### Task instructions
The records that follow are to be copied word for word. Pictures should be omitted.
# # # # # # #
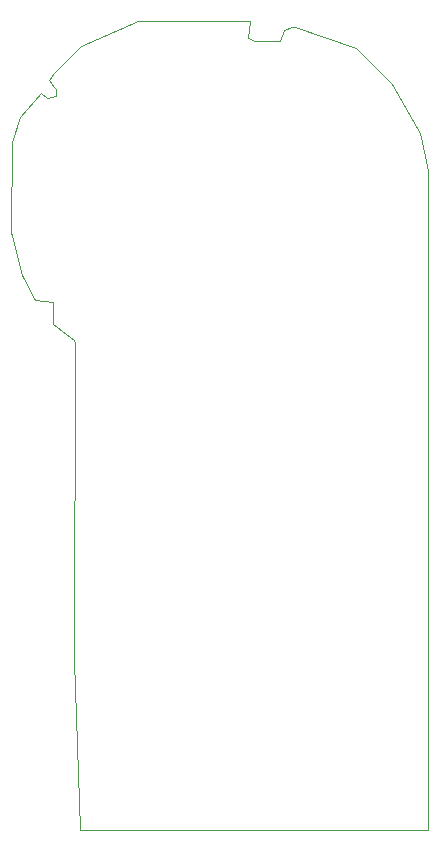
<source format=gm1>
%TF.GenerationSoftware,KiCad,Pcbnew,7.0.1*%
%TF.CreationDate,2023-04-13T23:50:02-04:00*%
%TF.ProjectId,YakBak-soldering-kit,59616b42-616b-42d7-936f-6c646572696e,rev?*%
%TF.SameCoordinates,Original*%
%TF.FileFunction,Profile,NP*%
%FSLAX46Y46*%
G04 Gerber Fmt 4.6, Leading zero omitted, Abs format (unit mm)*
G04 Created by KiCad (PCBNEW 7.0.1) date 2023-04-13 23:50:02*
%MOMM*%
%LPD*%
G01*
G04 APERTURE LIST*
%TA.AperFunction,Profile*%
%ADD10C,0.100000*%
%TD*%
G04 APERTURE END LIST*
D10*
X118860550Y-48287460D02*
X121930710Y-51306980D01*
X124268030Y-55456170D02*
X124750000Y-57423170D01*
X94332630Y-72523650D02*
X93231030Y-71675260D01*
X93231030Y-71675260D02*
X93199350Y-69803930D01*
X109738520Y-47427157D02*
X110353660Y-47679897D01*
X89671050Y-63871580D02*
X89745540Y-56224890D01*
X90469960Y-54124460D02*
X92194260Y-52098010D01*
X124750000Y-114500000D02*
X124982145Y-114500000D01*
X95559620Y-48118350D02*
X100407250Y-46025277D01*
X100407250Y-46025277D02*
X109889540Y-45991737D01*
X121930710Y-51306980D02*
X124268030Y-55456170D01*
X93500000Y-51750000D02*
X93265680Y-51569080D01*
X93265680Y-51569080D02*
X92901200Y-50984670D01*
X113456445Y-46526147D02*
X113670040Y-46526147D01*
X124982145Y-114500000D02*
X125000000Y-107874400D01*
X110353660Y-47679897D02*
X112412725Y-47679897D01*
X112810135Y-46787417D02*
X113456445Y-46526147D01*
X124750000Y-57423170D02*
X125000000Y-58711640D01*
X90623230Y-67465430D02*
X89671050Y-63871580D01*
X109889540Y-45991737D02*
X109738520Y-47427157D01*
X92194260Y-52098010D02*
X92750000Y-52500000D01*
X93199350Y-69803930D02*
X91723670Y-69653500D01*
X95750000Y-114500000D02*
X124750000Y-114500000D01*
X92901200Y-50984670D02*
X93320820Y-50387310D01*
X90623230Y-67465430D02*
X90623230Y-67465430D01*
X93500000Y-51750000D02*
X93484145Y-52320380D01*
X95468650Y-114500000D02*
X95750000Y-114500000D01*
X89745540Y-56224890D02*
X90469960Y-54124460D01*
X125000000Y-58711640D02*
X125000000Y-107874400D01*
X112412725Y-47679897D02*
X112810135Y-46787417D01*
X93320820Y-50387310D02*
X95559620Y-48118350D01*
X95000000Y-73000000D02*
X95055190Y-73296820D01*
X91723670Y-69653500D02*
X90623230Y-67465430D01*
X92750000Y-52500000D02*
X93484145Y-52320380D01*
X95468650Y-114500000D02*
X95031350Y-100087610D01*
X95031350Y-100087610D02*
X95055190Y-73296820D01*
X113670040Y-46526147D02*
X118860550Y-48287460D01*
X95000000Y-73000000D02*
X94332630Y-72523650D01*
M02*

</source>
# # # # # # #
### Output for this exercise
<source format=gm1>
%TF.GenerationSoftware,KiCad,Pcbnew,7.0.1*%
%TF.CreationDate,2023-04-13T23:50:02-04:00*%
%TF.ProjectId,YakBak-soldering-kit,59616b42-616b-42d7-936f-6c646572696e,rev?*%
%TF.SameCoordinates,Original*%
%TF.FileFunction,Profile,NP*%
%FSLAX46Y46*%
G04 Gerber Fmt 4.6, Leading zero omitted, Abs format (unit mm)*
G04 Created by KiCad (PCBNEW 7.0.1) date 2023-04-13 23:50:02*
%MOMM*%
%LPD*%
G01*
G04 APERTURE LIST*
%TA.AperFunction,Profile*%
%ADD10C,0.100000*%
%TD*%
G04 APERTURE END LIST*
D10*
X118860550Y-48287460D02*
X121930710Y-51306980D01*
X124268030Y-55456170D02*
X124750000Y-57423170D01*
X94332630Y-72523650D02*
X93231030Y-71675260D01*
X93231030Y-71675260D02*
X93199350Y-69803930D01*
X109738520Y-47427157D02*
X110353660Y-47679897D01*
X89671050Y-63871580D02*
X89745540Y-56224890D01*
X90469960Y-54124460D02*
X92194260Y-52098010D01*
X124750000Y-114500000D02*
X124982145Y-114500000D01*
X95559620Y-48118350D02*
X100407250Y-46025277D01*
X100407250Y-46025277D02*
X109889540Y-45991737D01*
X121930710Y-51306980D02*
X124268030Y-55456170D01*
X93500000Y-51750000D02*
X93265680Y-51569080D01*
X93265680Y-51569080D02*
X92901200Y-50984670D01*
X113456445Y-46526147D02*
X113670040Y-46526147D01*
X124982145Y-114500000D02*
X125000000Y-107874400D01*
X110353660Y-47679897D02*
X112412725Y-47679897D01*
X112810135Y-46787417D02*
X113456445Y-46526147D01*
X124750000Y-57423170D02*
X125000000Y-58711640D01*
X90623230Y-67465430D02*
X89671050Y-63871580D01*
X109889540Y-45991737D02*
X109738520Y-47427157D01*
X92194260Y-52098010D02*
X92750000Y-52500000D01*
X93199350Y-69803930D02*
X91723670Y-69653500D01*
X95750000Y-114500000D02*
X124750000Y-114500000D01*
X92901200Y-50984670D02*
X93320820Y-50387310D01*
X90623230Y-67465430D02*
X90623230Y-67465430D01*
X93500000Y-51750000D02*
X93484145Y-52320380D01*
X95468650Y-114500000D02*
X95750000Y-114500000D01*
X89745540Y-56224890D02*
X90469960Y-54124460D01*
X125000000Y-58711640D02*
X125000000Y-107874400D01*
X112412725Y-47679897D02*
X112810135Y-46787417D01*
X93320820Y-50387310D02*
X95559620Y-48118350D01*
X95000000Y-73000000D02*
X95055190Y-73296820D01*
X91723670Y-69653500D02*
X90623230Y-67465430D01*
X92750000Y-52500000D02*
X93484145Y-52320380D01*
X95468650Y-114500000D02*
X95031350Y-100087610D01*
X95031350Y-100087610D02*
X95055190Y-73296820D01*
X113670040Y-46526147D02*
X118860550Y-48287460D01*
X95000000Y-73000000D02*
X94332630Y-72523650D01*
M02*

</source>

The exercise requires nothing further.